Texas AG Greg Abbott

Atty. Gen. Greg Abbott

In his brief filed Monday with the 5th Circuit Court of Appeals in the Texas marriage case, Attorney General Greg Abbott used the Equal Protection Clause to argue for discrimination.

Earlier this year, a U.S. District court in San Antonio threw out the Texas marriage amendment on the basis of due process and equal protection guaranteed in the U.S. and Texas constitutions.

“This does not require a state to confer equal treatment on things that are truly different from one another in relevant respects, and the district court did not deny that opposite-sex unions are the only type of human relationship that is biologically capable of producing children,” Abbott wrote.

In other words, equal protection protects Abbott’s right to discriminate. Special rights should only be given to couples seen as capable of reproducing and not to those couples adopting the kids whose reproducing parents aren’t taking care of them.

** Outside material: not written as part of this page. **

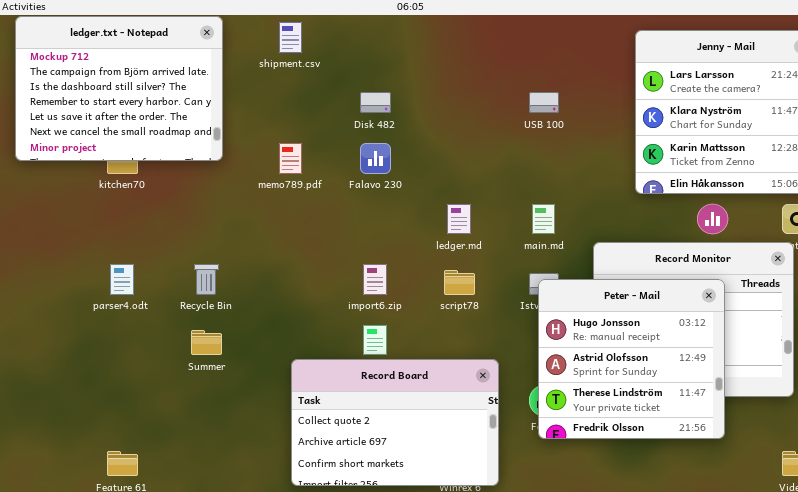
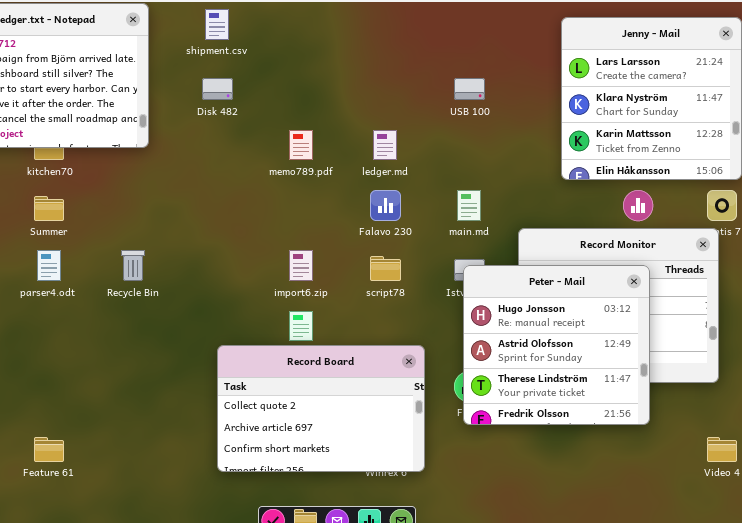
Disk 482: [360,92,391,113] -> [202,78,233,100], moved
memo789.pdf: [279,143,302,174] -> [289,130,313,160], moved
Falavo 230: [360,143,391,174] -> [370,190,401,221], moved
ledger.md: [447,204,471,234] -> [373,130,397,160], moved
Summer: [191,330,222,355] -> [34,196,64,221], moved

He dismissed the idea that opposite-sex couples may marry who may not have children by saying rational basis “allows states to enact over-inclusive or under-inclusive laws” and that “rational-basis review does not require a state to produce evidence that a law will achieve its objectives.”

So Texas’ argument to defend discrimination is that that state may discriminate because gay and straight are different and if the argument for straight marriage is procreation, Texas can make laws favoring procreation even if they don’t work.

Abbott dismisses calling gays and lesbians a “suspect class” that should be protected because “The political influence of the gay-rights movement has only grown since the time of the many court decisions rejecting suspect-class status.”

In other words, rather than protecting everyone’s rights equally, it’s OK to discriminate against gays and lesbians now because we’re actually politically stronger than we used to be.

Abbott also dismisses due process — the entire concept.

“There is also no stopping point to this abstraction maneuver. If courts and litigants can create a constitutional right to same-sex marriage by defining it as part of a more general ‘right to marry,’ then any conduct that has been traditionally prohibited can become a constitutional right simply by redefining it at a higher level of abstraction — perhaps as part of a ‘right to be let alone’ or a ‘freedom not to conform,’” he wrote.

Abbott’s brief is a rehash of arguments put forth in 20 other cases that other states have lost and the conservative Fifth Circuit is just likely to buy it. He even quotes from Bowers v. Hardwick in his brief. That case was overturned by Lawrence v. Texas. He might as well have quoted from the Dred Scott decision.